Booz Allen Hamilton ist ein weltweit operierender Beratungskonzern und wirkt neben vielen anderen Projekten auch bei der Privatisierung der georgischen Eisenbahnen, der algerischen Staatsbetriebe, der saudiarabischen Telecom und der größten brasilianischen Telekomgesellschaft Telebras mit.

Die Gutachter sehen in einer anstehenden Entscheidung der Politik über eines der aufgeführten Privatisierungsszenarien eine Weichenstellung für die nächsten 30 bis 50 Jahre: „Korrekturen eventuell fehlerhafter Entscheidungen können nur bedingt vorgenommen werden“, so das Gutachten im O-Ton.
Für Alternativen zur neoliberal inspirierten Privatisierung und Szenarien einer Bahn im öffentlichen Besitz ist im Gutachten kein Platz. So wurden fast ausnahmslos nur Persönlichkeiten interviewt, die ein materielles Interesse an Privatisierung haben oder als Privatisierungsverfechter gelten. Kritiker blieben unberücksichtigt. Dass die staatlich betriebenen Schweizer Bahnen im Personen- und Güterverkehr weitaus besser genutzt werden als die deutschen Bahnen, ist für die Gutachter ebenso wenig ein Thema wie die negativen Erfahrungen mit Bahnprivatisierung in Ländern wie Argentinien.
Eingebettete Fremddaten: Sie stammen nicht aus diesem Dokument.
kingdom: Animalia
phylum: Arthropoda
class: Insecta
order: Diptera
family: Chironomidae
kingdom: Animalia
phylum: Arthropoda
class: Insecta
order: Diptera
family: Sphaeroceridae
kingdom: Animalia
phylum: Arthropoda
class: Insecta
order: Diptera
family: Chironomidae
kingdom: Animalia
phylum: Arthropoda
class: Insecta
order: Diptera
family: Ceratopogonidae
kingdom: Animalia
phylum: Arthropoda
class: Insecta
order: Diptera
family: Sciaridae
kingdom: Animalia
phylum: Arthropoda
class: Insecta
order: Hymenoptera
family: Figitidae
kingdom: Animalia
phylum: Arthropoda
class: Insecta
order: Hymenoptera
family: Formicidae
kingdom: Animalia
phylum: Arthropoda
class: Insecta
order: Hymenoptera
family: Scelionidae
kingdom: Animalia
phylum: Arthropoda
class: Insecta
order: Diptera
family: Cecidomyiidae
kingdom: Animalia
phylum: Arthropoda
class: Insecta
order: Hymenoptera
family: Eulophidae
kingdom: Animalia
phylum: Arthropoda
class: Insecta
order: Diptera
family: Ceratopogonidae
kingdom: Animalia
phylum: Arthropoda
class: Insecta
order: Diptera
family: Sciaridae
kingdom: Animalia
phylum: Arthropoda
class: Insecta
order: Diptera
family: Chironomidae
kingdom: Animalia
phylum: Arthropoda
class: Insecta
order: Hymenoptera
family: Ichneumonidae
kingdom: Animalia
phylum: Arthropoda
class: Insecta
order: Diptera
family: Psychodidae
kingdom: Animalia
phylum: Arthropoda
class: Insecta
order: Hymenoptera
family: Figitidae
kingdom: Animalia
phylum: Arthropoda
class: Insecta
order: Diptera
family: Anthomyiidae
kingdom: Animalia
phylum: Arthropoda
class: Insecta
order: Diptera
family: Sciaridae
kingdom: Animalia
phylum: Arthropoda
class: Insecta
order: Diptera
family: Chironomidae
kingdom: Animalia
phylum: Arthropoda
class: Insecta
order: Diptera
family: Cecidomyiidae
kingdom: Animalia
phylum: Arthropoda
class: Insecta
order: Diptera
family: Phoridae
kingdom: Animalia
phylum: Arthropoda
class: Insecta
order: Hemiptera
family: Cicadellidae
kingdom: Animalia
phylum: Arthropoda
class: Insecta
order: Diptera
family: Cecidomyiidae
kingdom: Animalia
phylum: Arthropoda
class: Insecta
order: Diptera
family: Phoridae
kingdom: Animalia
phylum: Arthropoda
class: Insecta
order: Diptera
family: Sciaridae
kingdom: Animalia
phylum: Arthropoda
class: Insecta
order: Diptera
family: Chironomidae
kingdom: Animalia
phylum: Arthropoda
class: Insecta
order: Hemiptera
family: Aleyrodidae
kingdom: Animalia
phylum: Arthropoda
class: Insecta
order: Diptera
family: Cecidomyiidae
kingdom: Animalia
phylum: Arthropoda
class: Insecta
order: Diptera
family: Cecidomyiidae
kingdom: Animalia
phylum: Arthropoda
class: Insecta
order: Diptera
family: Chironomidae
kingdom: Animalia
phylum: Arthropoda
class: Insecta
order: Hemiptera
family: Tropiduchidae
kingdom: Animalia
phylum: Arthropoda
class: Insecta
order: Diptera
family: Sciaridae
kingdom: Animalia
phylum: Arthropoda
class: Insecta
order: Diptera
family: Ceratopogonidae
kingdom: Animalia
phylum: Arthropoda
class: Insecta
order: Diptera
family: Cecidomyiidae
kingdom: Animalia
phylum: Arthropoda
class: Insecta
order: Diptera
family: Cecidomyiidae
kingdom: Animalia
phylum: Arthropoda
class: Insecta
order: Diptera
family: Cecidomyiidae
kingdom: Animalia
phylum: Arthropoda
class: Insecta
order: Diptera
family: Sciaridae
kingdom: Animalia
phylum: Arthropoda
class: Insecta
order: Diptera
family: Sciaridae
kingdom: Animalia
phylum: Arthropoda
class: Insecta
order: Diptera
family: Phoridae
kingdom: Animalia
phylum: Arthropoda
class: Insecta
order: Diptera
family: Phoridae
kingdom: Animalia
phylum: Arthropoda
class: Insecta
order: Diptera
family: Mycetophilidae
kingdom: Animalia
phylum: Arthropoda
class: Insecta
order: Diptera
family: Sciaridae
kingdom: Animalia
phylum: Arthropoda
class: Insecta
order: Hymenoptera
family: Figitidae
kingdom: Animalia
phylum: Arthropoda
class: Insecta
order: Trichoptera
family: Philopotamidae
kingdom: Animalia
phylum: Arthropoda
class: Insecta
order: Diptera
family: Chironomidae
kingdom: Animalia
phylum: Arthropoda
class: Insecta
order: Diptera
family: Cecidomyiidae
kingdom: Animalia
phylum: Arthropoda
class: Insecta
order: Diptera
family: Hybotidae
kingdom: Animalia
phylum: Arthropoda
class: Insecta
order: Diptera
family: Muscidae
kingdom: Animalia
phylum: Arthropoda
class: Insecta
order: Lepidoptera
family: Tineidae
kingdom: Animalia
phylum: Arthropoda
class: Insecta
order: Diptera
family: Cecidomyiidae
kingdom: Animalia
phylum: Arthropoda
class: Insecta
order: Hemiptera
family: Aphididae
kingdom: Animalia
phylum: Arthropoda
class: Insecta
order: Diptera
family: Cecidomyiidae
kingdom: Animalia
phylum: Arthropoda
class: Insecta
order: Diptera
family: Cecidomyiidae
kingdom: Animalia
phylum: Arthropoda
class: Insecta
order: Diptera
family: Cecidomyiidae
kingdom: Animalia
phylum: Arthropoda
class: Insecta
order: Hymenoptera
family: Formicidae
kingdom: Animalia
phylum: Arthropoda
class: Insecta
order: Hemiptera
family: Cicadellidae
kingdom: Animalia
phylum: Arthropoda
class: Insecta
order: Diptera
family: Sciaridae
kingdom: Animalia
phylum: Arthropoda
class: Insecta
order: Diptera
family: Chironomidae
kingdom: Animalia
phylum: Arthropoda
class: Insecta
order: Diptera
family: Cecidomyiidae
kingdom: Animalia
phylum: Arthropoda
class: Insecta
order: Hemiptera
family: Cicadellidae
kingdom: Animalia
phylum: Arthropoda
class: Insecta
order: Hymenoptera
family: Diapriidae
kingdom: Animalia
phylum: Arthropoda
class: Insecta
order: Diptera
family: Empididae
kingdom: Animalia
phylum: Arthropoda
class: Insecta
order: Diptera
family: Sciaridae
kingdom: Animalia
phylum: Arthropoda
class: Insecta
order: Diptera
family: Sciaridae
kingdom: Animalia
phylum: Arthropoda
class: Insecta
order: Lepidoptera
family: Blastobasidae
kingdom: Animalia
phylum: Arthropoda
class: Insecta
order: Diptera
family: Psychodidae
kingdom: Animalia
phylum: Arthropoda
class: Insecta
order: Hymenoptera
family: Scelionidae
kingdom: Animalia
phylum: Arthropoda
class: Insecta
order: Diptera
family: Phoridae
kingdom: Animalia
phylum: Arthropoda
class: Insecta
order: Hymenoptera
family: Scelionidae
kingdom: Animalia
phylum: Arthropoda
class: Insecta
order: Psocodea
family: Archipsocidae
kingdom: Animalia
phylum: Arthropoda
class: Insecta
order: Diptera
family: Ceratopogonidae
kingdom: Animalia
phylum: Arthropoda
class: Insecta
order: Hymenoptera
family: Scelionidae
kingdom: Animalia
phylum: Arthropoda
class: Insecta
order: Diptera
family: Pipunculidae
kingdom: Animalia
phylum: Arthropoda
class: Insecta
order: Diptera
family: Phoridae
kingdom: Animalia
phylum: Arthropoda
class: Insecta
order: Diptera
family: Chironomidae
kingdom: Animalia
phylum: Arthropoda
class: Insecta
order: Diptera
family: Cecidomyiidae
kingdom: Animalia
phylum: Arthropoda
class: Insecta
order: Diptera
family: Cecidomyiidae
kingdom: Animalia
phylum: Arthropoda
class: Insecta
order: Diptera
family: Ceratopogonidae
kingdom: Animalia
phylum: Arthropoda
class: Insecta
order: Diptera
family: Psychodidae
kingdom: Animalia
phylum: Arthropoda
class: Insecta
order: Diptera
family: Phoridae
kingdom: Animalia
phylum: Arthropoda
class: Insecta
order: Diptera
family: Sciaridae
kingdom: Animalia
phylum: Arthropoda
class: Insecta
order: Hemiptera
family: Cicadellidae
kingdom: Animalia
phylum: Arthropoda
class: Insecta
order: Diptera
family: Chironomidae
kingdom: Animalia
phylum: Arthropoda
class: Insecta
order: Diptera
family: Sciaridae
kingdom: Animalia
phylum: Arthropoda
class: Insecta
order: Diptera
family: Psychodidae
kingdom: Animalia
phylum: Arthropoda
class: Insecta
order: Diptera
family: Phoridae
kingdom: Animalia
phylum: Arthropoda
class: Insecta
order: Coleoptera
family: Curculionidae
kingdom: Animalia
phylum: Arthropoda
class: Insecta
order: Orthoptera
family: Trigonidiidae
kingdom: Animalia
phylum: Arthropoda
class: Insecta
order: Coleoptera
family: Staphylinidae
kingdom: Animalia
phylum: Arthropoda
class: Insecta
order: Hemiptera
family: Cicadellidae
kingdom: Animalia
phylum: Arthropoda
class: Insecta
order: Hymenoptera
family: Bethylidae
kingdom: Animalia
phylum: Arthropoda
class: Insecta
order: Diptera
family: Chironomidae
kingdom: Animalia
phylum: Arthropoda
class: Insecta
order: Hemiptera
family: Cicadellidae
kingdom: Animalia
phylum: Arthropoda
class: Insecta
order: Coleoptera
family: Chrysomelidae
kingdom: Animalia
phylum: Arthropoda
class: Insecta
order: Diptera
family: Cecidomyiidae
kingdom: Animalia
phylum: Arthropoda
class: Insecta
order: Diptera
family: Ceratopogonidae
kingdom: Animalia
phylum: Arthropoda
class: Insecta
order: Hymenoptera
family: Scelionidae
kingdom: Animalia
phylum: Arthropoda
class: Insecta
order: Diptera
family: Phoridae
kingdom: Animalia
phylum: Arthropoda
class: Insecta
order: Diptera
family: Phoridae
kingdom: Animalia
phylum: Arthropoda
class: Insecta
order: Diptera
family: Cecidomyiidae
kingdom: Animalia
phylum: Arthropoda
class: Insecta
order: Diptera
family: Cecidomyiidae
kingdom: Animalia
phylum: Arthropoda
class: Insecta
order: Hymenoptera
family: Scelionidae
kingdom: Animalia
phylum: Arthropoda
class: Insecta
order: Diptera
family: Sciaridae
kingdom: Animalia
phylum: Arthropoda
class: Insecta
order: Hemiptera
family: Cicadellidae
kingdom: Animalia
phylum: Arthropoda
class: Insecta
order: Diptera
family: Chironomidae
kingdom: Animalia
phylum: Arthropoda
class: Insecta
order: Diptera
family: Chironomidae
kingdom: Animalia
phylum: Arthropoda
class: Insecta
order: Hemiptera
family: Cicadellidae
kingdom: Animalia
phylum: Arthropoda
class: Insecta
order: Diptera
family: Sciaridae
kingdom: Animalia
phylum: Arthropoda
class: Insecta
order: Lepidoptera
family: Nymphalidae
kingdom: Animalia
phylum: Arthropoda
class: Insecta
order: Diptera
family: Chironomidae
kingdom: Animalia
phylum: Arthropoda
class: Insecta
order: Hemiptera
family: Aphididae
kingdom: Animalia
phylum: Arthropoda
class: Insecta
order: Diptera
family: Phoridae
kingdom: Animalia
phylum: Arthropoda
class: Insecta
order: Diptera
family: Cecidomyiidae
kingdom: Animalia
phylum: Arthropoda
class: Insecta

Der 1994 durch Zusammenschluss von Bundesbahn und Reichsbahn eingeleitete Prozess der Bahnprivatisierung sollte der neu gebildeten Bahn AG ermöglichen, sich „unternehmerisch am Markt“ zu betätigen und im Wettbewerb zu behaupten. Dadurch werde ein beispielloser Aufschwung der Bahn in Deutschland einsetzen, versprach der damalige Bahnchef Heinz Dürr. Seither hat der Bund so viel Geld in die Bahn gesteckt  wie nie zuvor und agiert das Bahn-Management im Sinne einer Privatisierung. Der Wettbewerb ist in Deutschland mit 300 zugelassenen Bahngesellschaften weiter fortgeschritten als anderswo in Europa. Doch auch das Gutachten stellt fest, dass sich der Anteil der verschiedenen Verkehrsträger am gesamten Verkehrsaufkommen inzwischen „weiter zugunsten der Straße entwickelt“ hat.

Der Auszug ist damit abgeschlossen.